Saturday, 5 April 2008

Stand back and wait for the outcry in the USA

Remember the screams when Macmillan New Writing was announced?

HarperCollins in the US has announced something rather similar. According to MediaBistro, their new, yet unnamed imprint "will offer minimal advances and instead split a much higher percentage of royalties with the authors."

These folks are serious about it, too. The new imprint will be headed by Robert Miller, the founder of and President of Hyperion, a legendarily successful small publisher. But the scheme as related by GalleyCat won't be based on royalties but rather profit-sharing. (!) Can you imagine how that would have been greeted if Macmillan had announced it that way? Profit-sharing is what Hollywoof offers you if they have no intention of paying you anything at all.
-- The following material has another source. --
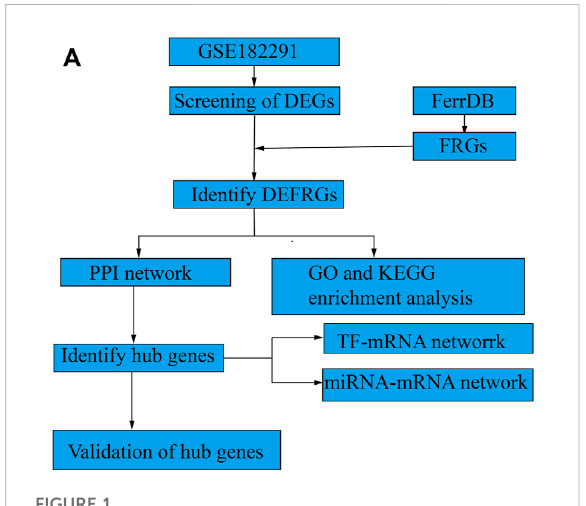
FIGURE 1 Study protocol. (A) The overall protocol of this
In any case, I'm glad to see we're wising up over here. And if HarperCollins were really smart, they'd fly to London, buy lunch for Mike, Will, and Sophie, and have a chat.

8 comments:

Tim Stretton said...

There is a piece on this development in Friday's Guardian.

It retails the usual canards about "no frills" MNW, including the rather strange claim that Macmillan "advise authors to use their own freelance copyeditors".

If the rest of the story is researched to such exacting standards we will all learn much...

Eliza Graham said...

Oh. No.

David Isaak said...

The Guardian never quite gets it right, do they?

In later announcements, the most interesting part comes out: the new imprint hopes to make books nonreturnable.

Now that's going to result in an outcry...

Faye L. said...

Ah, The Guardian, I really want to like you, I really do, but with shoddy researching skills like the ones displayed in the article already mentioned by Tim, it's getting harder and harder. Sort yourselves out.

Eliza Graham said...

Perhaps we should all write a joint letter explaining about the editing...

Alis said...

The whole non-returnable thing is interesting, isn't it? It could mean that booksellers will work harder at shifting stock. But it could also (more likely) mean that they won't take risks with people nobody's ever heard of. Like all of us...

Eliza Graham said...

I'm afraid you're probably right, Alis.

David Isaak said...

The issue of returnability is the reason the whole print-on-demand thing never made much headway in the bookstores; almost no POD publishers will allow returns.

I think the imprint will probably drop the whole non-returnability concept. Because no one will stock their books.

It's interesting to speculate on what effect non-returnability would have on the industry--but it would take a massive push by the whole industry to get there. One little imprint will simply be ignored.